We thought that because bedtime blood pressure medications would be theoretically preferentially lowering night pressure, which is already the lowest pressure of the day, that if you were at risk for hypotensive or ischemic adverse events, that might make it worse. We looked at falls and fractures; worsening cognition in case they had vascular dementia; and whether they developed decubitus ulcers (pressure sores) because you need a certain amount of pressure to get past any obstruction — in this case, it’s the weight of your body if you’re lying in bed all the time.
We also looked at problem behaviors. People who have dementia have what’s called “sundowning,” where agitation and confusion are worse as the evening is going on. We looked at that on the off chance that it had anything to do with blood pressures being lower. And the BedMed-Frail results mirror those of BedMed exactly. So there was no cardiovascular benefit, and in this population, that was largely driven by mortality; one third of these people died every year.
Ms. Ward: The median age was about 88?
Dr. Garrison: Yes, the median age was 88. There was no cardiovascular mortality advantage to bedtime dosing, but neither was there any signal of safety concerns.
Other Complementary and Conflicting Studies
Ms. Ward: These two studies mirror the TIME study from the United Kingdom.
Dr. Garrison: Yes. We found exactly what TIME found. Our point estimate was pretty much the same.
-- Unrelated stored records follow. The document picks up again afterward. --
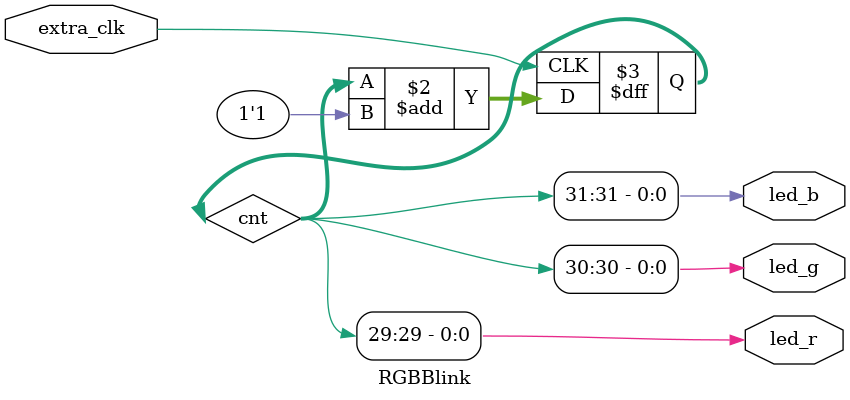
<source format=v>

`timescale 1ns / 1ps

module RGBBlink # (
    parameter LED_NUM       = 1
) (
    input                   extra_clk,
    output [LED_NUM-1:0 ]   led_r,
    output [LED_NUM-1:0 ]   led_g,
    output [LED_NUM-1:0 ]   led_b
);

genvar i;
reg [31:0] cnt;
always @(posedge extra_clk) cnt <= cnt + 1'b1;

generate
    for (i=0; i< LED_NUM; i=i+1) begin: LED_GEN
        assign led_r[i] = cnt[29];
        assign led_g[i] = cnt[30];
        assign led_b[i] = cnt[31];
    end
endgenerate

endmodule

</source>
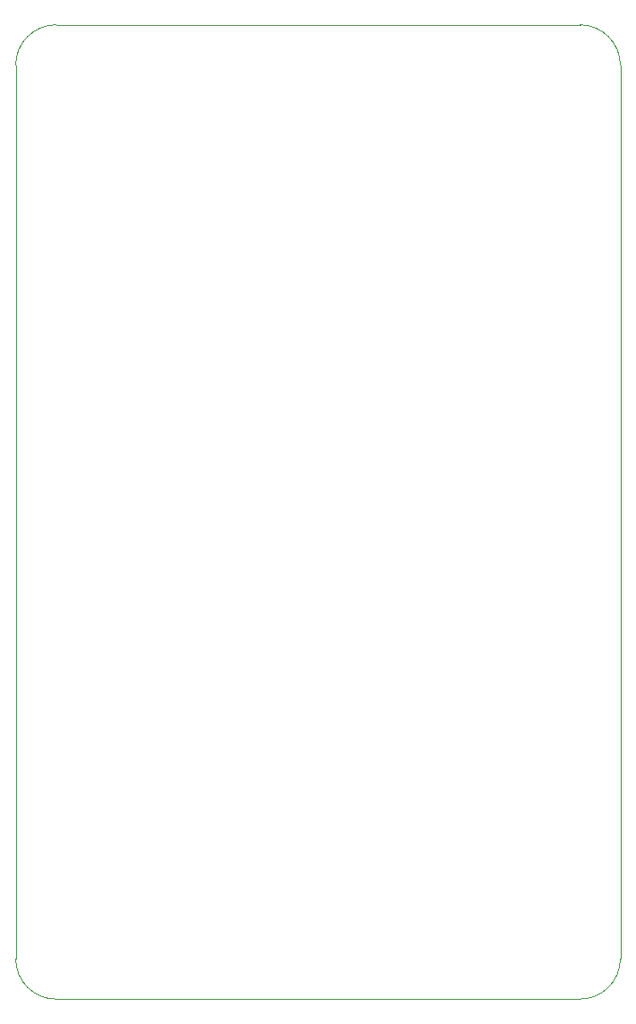
<source format=gbr>
G04 #@! TF.FileFunction,Profile,NP*
%FSLAX46Y46*%
G04 Gerber Fmt 4.6, Leading zero omitted, Abs format (unit mm)*
G04 Created by KiCad (PCBNEW 4.0.7) date 03/24/18 20:50:43*
%MOMM*%
%LPD*%
G01*
G04 APERTURE LIST*
%ADD10C,0.100000*%
G04 APERTURE END LIST*
D10*
X78740000Y-117475000D02*
G75*
G03X82550000Y-113665000I0J3810000D01*
G01*
X82550000Y-29210000D02*
G75*
G03X78740000Y-25400000I-3810000J0D01*
G01*
X82550000Y-29210000D02*
X82550000Y-113665000D01*
X25400000Y-113665000D02*
G75*
G03X29210000Y-117475000I3810000J0D01*
G01*
X29210000Y-117475000D02*
X78740000Y-117475000D01*
X29210000Y-25400000D02*
G75*
G03X25400000Y-29210000I0J-3810000D01*
G01*
X25400000Y-29210000D02*
X25400000Y-113665000D01*
X29210000Y-25400000D02*
X78740000Y-25400000D01*
M02*

</source>
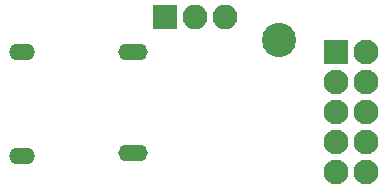
<source format=gbr>
G04 #@! TF.GenerationSoftware,KiCad,Pcbnew,(5.0.0)*
G04 #@! TF.CreationDate,2020-02-27T10:51:14+00:00*
G04 #@! TF.ProjectId,simpleJtag,73696D706C654A7461672E6B69636164,rev?*
G04 #@! TF.SameCoordinates,Original*
G04 #@! TF.FileFunction,Soldermask,Bot*
G04 #@! TF.FilePolarity,Negative*
%FSLAX46Y46*%
G04 Gerber Fmt 4.6, Leading zero omitted, Abs format (unit mm)*
G04 Created by KiCad (PCBNEW (5.0.0)) date 02/27/20 10:51:14*
%MOMM*%
%LPD*%
G01*
G04 APERTURE LIST*
%ADD10C,2.100000*%
%ADD11R,2.100000X2.100000*%
%ADD12O,2.200000X1.400000*%
%ADD13O,2.500000X1.400000*%
%ADD14O,2.100000X2.100000*%
%ADD15C,2.900000*%
G04 APERTURE END LIST*
D10*
G04 #@! TO.C,J1*
X164000000Y-68145000D03*
X161460000Y-68145000D03*
X164000000Y-65605000D03*
X161460000Y-65605000D03*
X164000000Y-63065000D03*
X161460000Y-63065000D03*
X164000000Y-60525000D03*
X161460000Y-60525000D03*
X164000000Y-57985000D03*
D11*
X161460000Y-57985000D03*
G04 #@! TD*
D12*
G04 #@! TO.C,P1*
X134900000Y-57950000D03*
X134900000Y-66760000D03*
D13*
X144250000Y-66500000D03*
X144250000Y-57950000D03*
G04 #@! TD*
D11*
G04 #@! TO.C,JP1*
X147000000Y-55000000D03*
D14*
X149540000Y-55000000D03*
X152080000Y-55000000D03*
G04 #@! TD*
D15*
G04 #@! TO.C,TP1*
X156600000Y-57000000D03*
G04 #@! TD*
M02*

</source>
The hazard ratio in the main trial was 0.96. Theirs, I believe, was 0.95. Our findings agree completely with those of TIME and differ substantially from the previous trials that suggested a large benefit.
Ms. Ward: Those previous trials were MAPEC and the Hygia Chronotherapy Trial.
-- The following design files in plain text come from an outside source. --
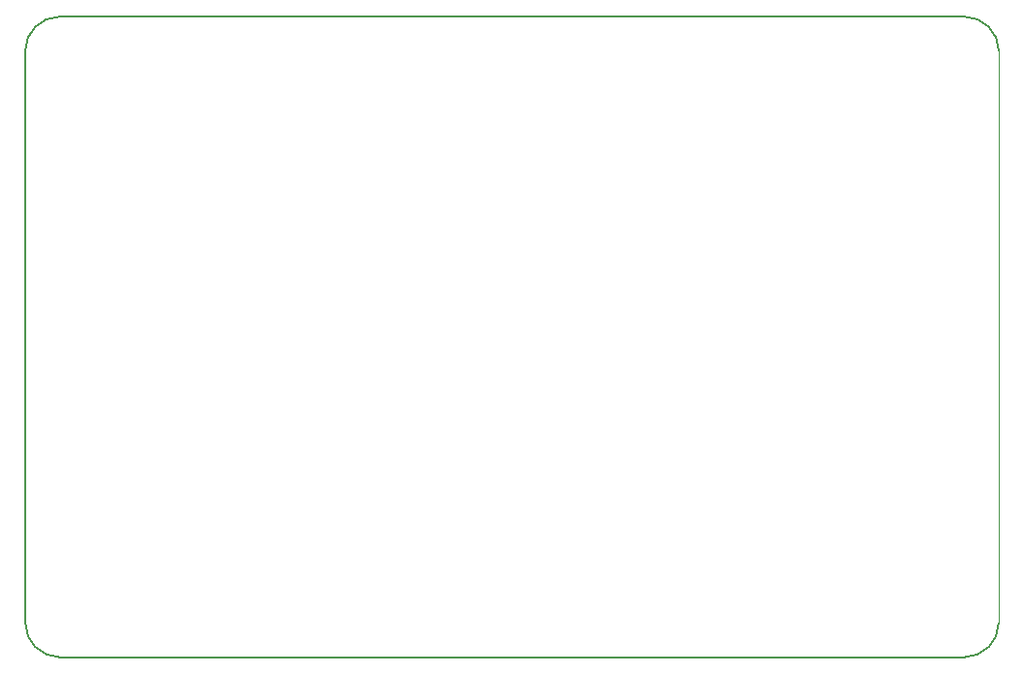
<source format=gbr>
%TF.GenerationSoftware,KiCad,Pcbnew,(6.0.4)*%
%TF.CreationDate,2022-04-11T12:28:50+02:00*%
%TF.ProjectId,PSE_RP2040,5053455f-5250-4323-9034-302e6b696361,rev?*%
%TF.SameCoordinates,Original*%
%TF.FileFunction,Profile,NP*%
%FSLAX46Y46*%
G04 Gerber Fmt 4.6, Leading zero omitted, Abs format (unit mm)*
G04 Created by KiCad (PCBNEW (6.0.4)) date 2022-04-11 12:28:50*
%MOMM*%
%LPD*%
G01*
G04 APERTURE LIST*
%TA.AperFunction,Profile*%
%ADD10C,0.150000*%
%TD*%
%TA.AperFunction,Profile*%
%ADD11C,0.100000*%
%TD*%
G04 APERTURE END LIST*
D10*
X182000000Y-158000000D02*
X103000000Y-158000000D01*
D11*
X185000000Y-105000000D02*
X185000000Y-155000000D01*
D10*
X100000000Y-155000000D02*
X100000000Y-105000000D01*
X100000000Y-155000000D02*
G75*
G03*
X103000000Y-158000000I3000000J0D01*
G01*
X182000000Y-158000000D02*
G75*
G03*
X185000000Y-155000000I0J3000000D01*
G01*
X103000000Y-102000000D02*
G75*
G03*
X100000000Y-105000000I0J-3000000D01*
G01*
X185000000Y-105000000D02*
G75*
G03*
X182000000Y-102000000I-3000000J0D01*
G01*
X103000000Y-102000000D02*
X182000000Y-102000000D01*
M02*

</source>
Dr. Garrison: MAPEC was the first one. While we were doing our trial, and while the TIME investigators were doing their trial, both of us trying to validate MAPEC, the same group published another study called Hygia, which also reported a large reduction: a 45% reduction in MACE with bedtime dosing.
Ms. Ward: You didn’t present it, but there was also a meta-analysis presented here by somebody independent.
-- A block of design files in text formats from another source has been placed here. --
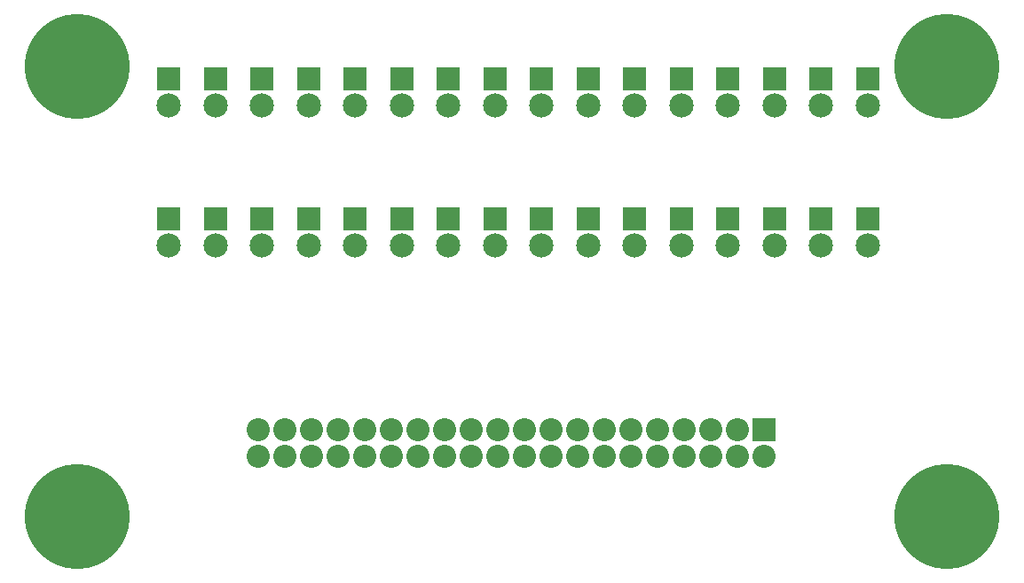
<source format=gbr>
G04 #@! TF.FileFunction,Soldermask,Bot*
%FSLAX46Y46*%
G04 Gerber Fmt 4.6, Leading zero omitted, Abs format (unit mm)*
G04 Created by KiCad (PCBNEW (after 2015-mar-04 BZR unknown)-product) date 6/9/2017 3:43:27 PM*
%MOMM*%
G01*
G04 APERTURE LIST*
%ADD10C,0.150000*%
%ADD11R,2.308000X2.308000*%
%ADD12C,2.308000*%
%ADD13R,2.208000X2.208000*%
%ADD14O,2.208000X2.208000*%
%ADD15C,10.033000*%
G04 APERTURE END LIST*
D10*
D11*
X107315000Y-43180000D03*
D12*
X107315000Y-45720000D03*
D11*
X107315000Y-56515000D03*
D12*
X107315000Y-59055000D03*
D11*
X111760000Y-43180000D03*
D12*
X111760000Y-45720000D03*
D11*
X111760000Y-56515000D03*
D12*
X111760000Y-59055000D03*
D11*
X116205000Y-43180000D03*
D12*
X116205000Y-45720000D03*
D11*
X116205000Y-56515000D03*
D12*
X116205000Y-59055000D03*
D11*
X120650000Y-43180000D03*
D12*
X120650000Y-45720000D03*
D11*
X120650000Y-56515000D03*
D12*
X120650000Y-59055000D03*
D11*
X125095000Y-43180000D03*
D12*
X125095000Y-45720000D03*
D11*
X125095000Y-56515000D03*
D12*
X125095000Y-59055000D03*
D11*
X129540000Y-43180000D03*
D12*
X129540000Y-45720000D03*
D11*
X129540000Y-56515000D03*
D12*
X129540000Y-59055000D03*
D11*
X133985000Y-43180000D03*
D12*
X133985000Y-45720000D03*
D11*
X133985000Y-56515000D03*
D12*
X133985000Y-59055000D03*
D11*
X138430000Y-43180000D03*
D12*
X138430000Y-45720000D03*
D11*
X138430000Y-56515000D03*
D12*
X138430000Y-59055000D03*
D11*
X71755000Y-43180000D03*
D12*
X71755000Y-45720000D03*
D11*
X71755000Y-56515000D03*
D12*
X71755000Y-59055000D03*
D11*
X76200000Y-43180000D03*
D12*
X76200000Y-45720000D03*
D11*
X76200000Y-56515000D03*
D12*
X76200000Y-59055000D03*
D11*
X80645000Y-43180000D03*
D12*
X80645000Y-45720000D03*
D11*
X80645000Y-56515000D03*
D12*
X80645000Y-59055000D03*
D11*
X85090000Y-43180000D03*
D12*
X85090000Y-45720000D03*
D11*
X85090000Y-56515000D03*
D12*
X85090000Y-59055000D03*
D11*
X89535000Y-43180000D03*
D12*
X89535000Y-45720000D03*
D11*
X89535000Y-56515000D03*
D12*
X89535000Y-59055000D03*
D11*
X93980000Y-43180000D03*
D12*
X93980000Y-45720000D03*
D11*
X93980000Y-56515000D03*
D12*
X93980000Y-59055000D03*
D11*
X98425000Y-43180000D03*
D12*
X98425000Y-45720000D03*
D11*
X98425000Y-56515000D03*
D12*
X98425000Y-59055000D03*
D11*
X102870000Y-43180000D03*
D12*
X102870000Y-45720000D03*
D11*
X102870000Y-56515000D03*
D12*
X102870000Y-59055000D03*
D13*
X128524000Y-76708000D03*
D14*
X128524000Y-79248000D03*
X125984000Y-76708000D03*
X125984000Y-79248000D03*
X123444000Y-76708000D03*
X123444000Y-79248000D03*
X120904000Y-76708000D03*
X120904000Y-79248000D03*
X118364000Y-76708000D03*
X118364000Y-79248000D03*
X115824000Y-76708000D03*
X115824000Y-79248000D03*
X113284000Y-76708000D03*
X113284000Y-79248000D03*
X110744000Y-76708000D03*
X110744000Y-79248000D03*
X108204000Y-76708000D03*
X108204000Y-79248000D03*
X105664000Y-76708000D03*
X105664000Y-79248000D03*
X103124000Y-76708000D03*
X103124000Y-79248000D03*
X100584000Y-76708000D03*
X100584000Y-79248000D03*
X98044000Y-76708000D03*
X98044000Y-79248000D03*
X95504000Y-76708000D03*
X95504000Y-79248000D03*
X92964000Y-76708000D03*
X92964000Y-79248000D03*
X90424000Y-76708000D03*
X90424000Y-79248000D03*
X87884000Y-76708000D03*
X87884000Y-79248000D03*
X85344000Y-76708000D03*
X85344000Y-79248000D03*
X82804000Y-76708000D03*
X82804000Y-79248000D03*
X80264000Y-76708000D03*
X80264000Y-79248000D03*
D15*
X63000000Y-42000000D03*
X146000000Y-42000000D03*
X63000000Y-85000000D03*
X146000000Y-85000000D03*
M02*

</source>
Dr. Garrison: Yes, Ricky Turgeon. I know Ricky. We gave him patient-level data for his meta-analysis, but I was not otherwise involved.
Ms. Ward: And the conclusion is the same.
Dr. Garrison: It’s the same. He only found the same five trials: MAPEC, Hygia, TIME, BedMed, and BedMed-Frail. Combining them all together, the CIs still span 1.0, so it didn’t end up being significant. But he also analyzed TIME and the BedMed trials separately — again suggesting that those trials showed no benefit.
Ms. Ward: There was a TIME substudy of night owls vs early risers or morning people, and there was a hint (or whatever you should say for a subanalysis of a neutral trial) that timing might make a difference there.
Dr. Garrison: They recently published, I guess it is a substudy, where they looked at people’s chronotype according to whether you consider yourself an early bird or a night owl. Their assessment was more detailed. They reported that if people were tending toward being early birds and they took their blood pressure medicine in the morning, or if they were night owls and they took it in the evening, that they tended to have statistically significantly better outcomes than the opposite timing. In that analysis, they were only looking at nonfatal myocardial infarction and nonfatal stroke.
We did ask something that was related. We asked people: “Do we consider yourself more of an early bird or a night owl?” So we do have those data. For what I presented at ESC, we just looked at the primary outcome; we did subgroups according to early bird, night owl, and neither, and that was not statistically significant. It didn’t rule it out. There were some trends in the direction that the TIME group were suggesting. We do intend to do a closer look at that.
But, you know, they call these “late-breaking trials,” and it really was in our case. We didn’t get the last of our data from the last province until the end of June, so we still are finishing up the analysis of the chronotype portion — so more to come in another month or so.